BEGIN Entries provided

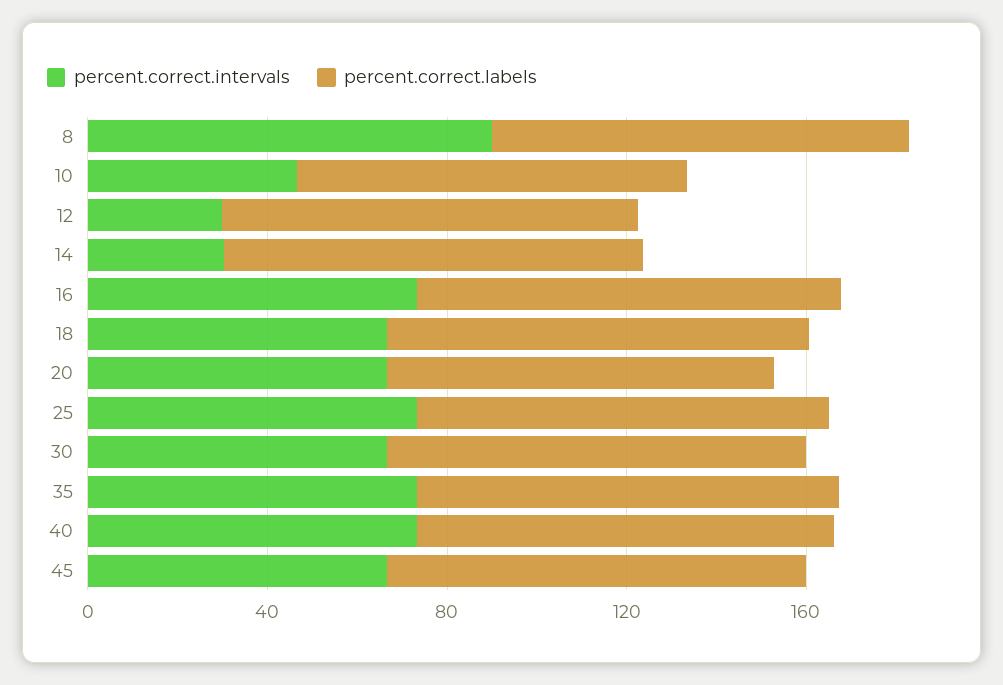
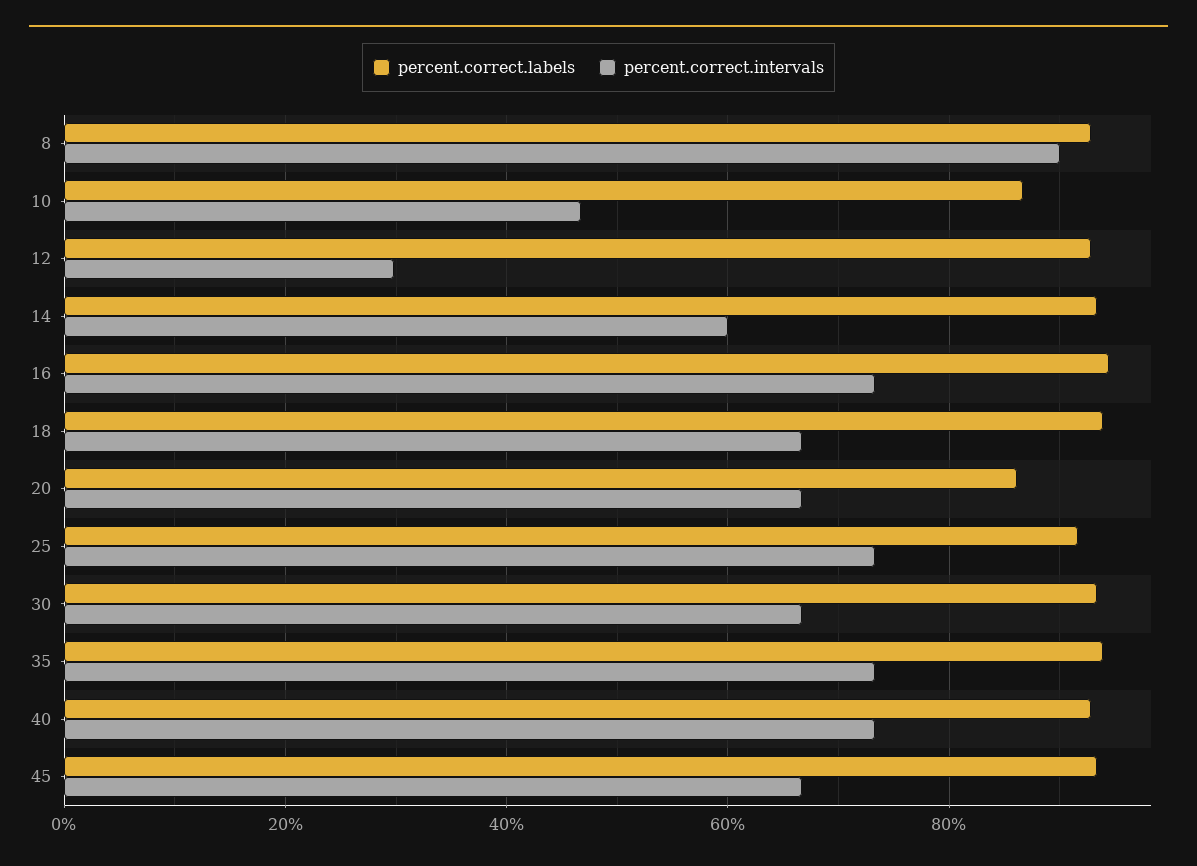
  {
    "percent.correct.intervals": {
      "8": 90,
      "10": 46,
      "12": 30,
-     "14": 30,
+     "14": 60,
      "16": 74,
      "18": 66,
      "20": 66,
      "25": 74,
      "30": 66,
      "35": 74,
      "40": 74,
      "45": 66
    },
    "percent.correct.labels": {
      "8": 92,
      "10": 86,
      "12": 92,
      "14": 94,
      "16": 94,
      "18": 94,
      "20": 86,
      "25": 92,
      "30": 94,
      "35": 94,
      "40": 92,
      "45": 94
    }
  }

END Entries provided

**Problem description**
Quote the records above exactly, leaving out any pictures.

**Answer area**
  {
    "percent.correct.intervals": {
      "8": 90,
      "10": 46,
      "12": 30,
-     "14": 30,
+     "14": 60,
      "16": 74,
      "18": 66,
      "20": 66,
      "25": 74,
      "30": 66,
      "35": 74,
      "40": 74,
      "45": 66
    },
    "percent.correct.labels": {
      "8": 92,
      "10": 86,
      "12": 92,
      "14": 94,
      "16": 94,
      "18": 94,
      "20": 86,
      "25": 92,
      "30": 94,
      "35": 94,
      "40": 92,
      "45": 94
    }
  }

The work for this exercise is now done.